# The Correspondence Principle

The Correspondence Principle provides a condition for new theories in quantum physics. The principle states that quantum theories, though generally focused on science at atomic scales, should predict classical behaviour in the limit of large quantum numbers. In other words, new quantum theories should agree with established classical mechanics when considering large systems.

First put forward by Niels Bohr in 1923, widely acknowledged as one of the founders of quantum theory, this seemingly simple rule was instrumental to the development of quantum mechanics. His initial statement is interpreted in several ways by different scientists; we focus on the intensity interpretation.

Classical physics and quantum physics model particles using entirely different models. Classically, we consider a particle to be a singular point in space. In quantum physics, particles do not have a definite position before measurement; they are represented by wave functions. The square of the wave function gives the probability of finding the particle at a given point in space.

##### Infinite Square Well

The infinite square well is a convenient model used to approximate a particle experiencing a very large potential. The particle is restricted to the well; it can move freely anywhere within the well but cannot leave. Classically, we would expect the particle to be equally likely to be found anywhere in the well.

The period of the wave function decreases as the energy of the particle increases. For large energies, the period becomes much smaller than the size of the well, making it insignificant. The wavefunction is constant within the well, meaning the particle is equally likely to be found at any point, in agreement with our classical prediction. The probability of finding the particle at different points along an infinite square well of length L. At low energies (left) the particle is more likely to be found in the centre of the well.

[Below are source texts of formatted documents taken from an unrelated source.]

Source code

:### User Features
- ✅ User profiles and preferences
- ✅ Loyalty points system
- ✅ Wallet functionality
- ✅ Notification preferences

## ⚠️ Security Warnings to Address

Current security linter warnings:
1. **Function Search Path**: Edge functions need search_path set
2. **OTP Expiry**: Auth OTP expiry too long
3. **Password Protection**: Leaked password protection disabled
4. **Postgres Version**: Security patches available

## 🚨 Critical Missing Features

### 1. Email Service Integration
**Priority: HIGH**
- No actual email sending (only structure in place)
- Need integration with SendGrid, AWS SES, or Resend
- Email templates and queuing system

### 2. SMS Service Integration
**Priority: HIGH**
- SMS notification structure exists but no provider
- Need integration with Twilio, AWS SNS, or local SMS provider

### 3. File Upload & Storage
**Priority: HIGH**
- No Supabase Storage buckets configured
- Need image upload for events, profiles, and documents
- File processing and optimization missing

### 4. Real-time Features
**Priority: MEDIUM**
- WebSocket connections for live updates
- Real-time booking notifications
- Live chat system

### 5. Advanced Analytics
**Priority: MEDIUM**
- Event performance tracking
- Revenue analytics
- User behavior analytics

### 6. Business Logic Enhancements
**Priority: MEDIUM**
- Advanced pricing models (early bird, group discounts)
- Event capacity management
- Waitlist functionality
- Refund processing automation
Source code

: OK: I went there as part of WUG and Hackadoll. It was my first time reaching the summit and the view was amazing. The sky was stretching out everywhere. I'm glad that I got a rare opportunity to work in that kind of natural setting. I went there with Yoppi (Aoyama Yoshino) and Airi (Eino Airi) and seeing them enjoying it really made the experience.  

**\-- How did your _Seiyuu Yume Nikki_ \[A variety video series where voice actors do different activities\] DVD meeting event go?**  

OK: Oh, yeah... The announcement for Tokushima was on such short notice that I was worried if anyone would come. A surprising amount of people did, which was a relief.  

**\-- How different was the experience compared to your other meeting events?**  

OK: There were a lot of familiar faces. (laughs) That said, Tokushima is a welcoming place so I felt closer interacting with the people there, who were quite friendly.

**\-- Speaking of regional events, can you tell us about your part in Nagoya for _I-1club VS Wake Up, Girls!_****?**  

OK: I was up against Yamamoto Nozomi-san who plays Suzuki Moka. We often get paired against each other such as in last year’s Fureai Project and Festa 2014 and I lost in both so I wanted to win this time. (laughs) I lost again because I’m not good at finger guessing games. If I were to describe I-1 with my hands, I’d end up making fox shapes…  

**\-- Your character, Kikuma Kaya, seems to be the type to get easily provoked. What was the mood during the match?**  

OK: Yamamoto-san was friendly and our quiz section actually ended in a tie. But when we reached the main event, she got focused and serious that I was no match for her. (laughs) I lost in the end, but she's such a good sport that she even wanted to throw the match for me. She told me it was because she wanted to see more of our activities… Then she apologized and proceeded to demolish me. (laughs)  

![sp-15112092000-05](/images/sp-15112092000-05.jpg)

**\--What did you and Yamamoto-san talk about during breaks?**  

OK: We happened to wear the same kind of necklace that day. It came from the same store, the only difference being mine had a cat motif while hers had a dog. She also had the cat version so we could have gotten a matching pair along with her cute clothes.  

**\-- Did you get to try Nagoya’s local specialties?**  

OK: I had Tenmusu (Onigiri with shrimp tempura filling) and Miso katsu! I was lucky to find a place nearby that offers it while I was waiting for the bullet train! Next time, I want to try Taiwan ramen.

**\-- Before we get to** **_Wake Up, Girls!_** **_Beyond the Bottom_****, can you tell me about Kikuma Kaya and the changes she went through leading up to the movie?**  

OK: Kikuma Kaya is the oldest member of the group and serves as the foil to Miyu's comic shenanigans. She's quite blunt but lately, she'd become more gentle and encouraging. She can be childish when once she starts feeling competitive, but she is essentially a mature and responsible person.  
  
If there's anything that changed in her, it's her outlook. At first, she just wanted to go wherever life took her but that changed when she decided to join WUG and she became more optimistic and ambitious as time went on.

For higher energies (right) the particle is roughly equally likely to be found anywhere in the well.
##### Simple Harmonic Oscillator

Consider a simple harmonic oscillator, composed of a mass on a spring which moves in 1D, oscillating back and forth. The mass moves fastest as it passes the equilibrium point and slows down as it changes direction. The mass therefore spends most of its time furthest away from equilibrium; if you were to picture the mass at a random time, there would be a higher probability of capturing it away from the centre.

An oxygen molecule contains a pair of atoms held together by a chemical bond that can be modelled as a spring. This is an example of the quantum harmonic oscillator. When the system is in the ground state, the wavefunction is a Gaussian and the particle is most likely to be found at equilibrium.

As the energy of the system increases, the probability of finding the mass away from equilibrium becomes increasingly large. At very large energies the probability of finding the particle at equilibrium is extremely small and very large at the edges. At large energies, the classical case is reproduced. The probability of finding a particle at different points in its oscillation. As the energy is increased, the probability of finding the particle at maximum distance from equilibrium becomes very large, in agreement with the classical, macroscopic oscillator.
##### Ehrenfest Theorem

Statistical fluctuation of physical values observed at a microscopic level causes quantum fuzziness. As a result, in quantum physics, we must work with the average value of physical variables, known as the expectation value.

Ehrenfest theorem, named after the Austrian-Dutch physicist Paul Ehrenfest, reproduces the classical result, F=ma, Newton’s second law. It derives this equation using expectation values of the position and momentum associated with a quantum system. It is important to note that this is an instance of the correspondence principle and not a proof of the statement.

##### Continuity

Many properties of quantum systems, including their energy and angular momentum, can only take a set of discrete values. These values are integer multiples of a minimum value, each separated by small amounts. For example, the allowed energies of the simple harmonic oscillator, discussed previously, are separated by multiples of Planck’s constant.

For systems containing a small number of particles at low energy, this separation is significant and the discrete nature of the energy levels is apparent. However, for macroscopic objects in the real world, the number of particles is so large that the separation of possible energies is not clear, giving the illusion of a continuum. This is why, in everyday applications, we are able to model quantities such as time, energy and position as continuous values.